The United States is convulsed by anger after the killing of George Floyd. At the core, says a leading theologian, is the nation’s commitment to white benefit and advantage
Let’s consider these vignettes: I arrive at a suburban parish whose members are overwhelmingly white to celebrate Mass for a fellow priest who had suddenly taken sick. I ask the usher to direct me to the sacristy. He hesitates and asks, with suspicion, “Why do you want to know?” I explain the situation to him, thinking my visible Roman collar is already a complete explanation of why I am here. He interrogates me. “You’re a priest? Who sent you?” After explaining yet again who I am and why I am here, he responds, “Well, why didn’t he send us a real priest?”

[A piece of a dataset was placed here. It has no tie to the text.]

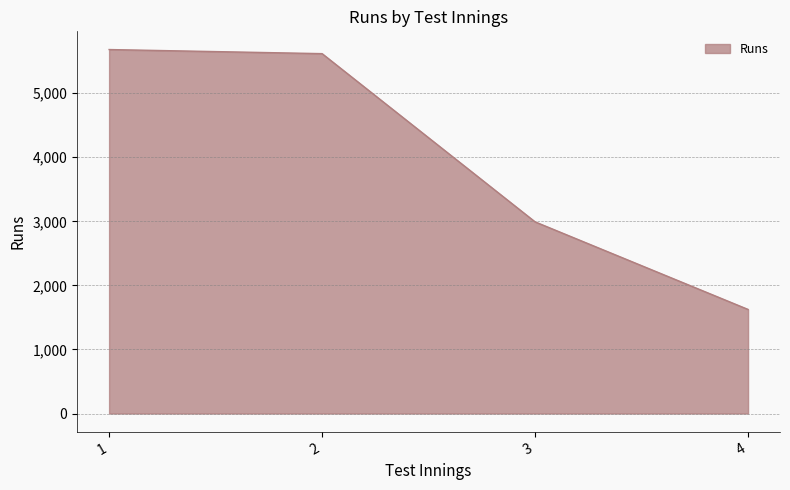

What is the greatest value displayed?

5682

It’s the start of the new school term, and I arrive ahead of time to ready the classroom for my students. As the time approaches for the start of class, the students start to get nervous, asking each other, “Where’s the professor? When is the professor going to come?” This, despite the fact that I am standing in front of them writing on the board, and am by far the eldest and most formally dressed person in the room.
To fully appreciate these stories, you must know that I am a black man, a Catholic priest, and a professor of moral theology at a leading university in the United States. However, the only salient factor for understanding these two episodes is my racial identity, the pigment of my skin, my blackness. Because too often in America it is the only one thing that matters.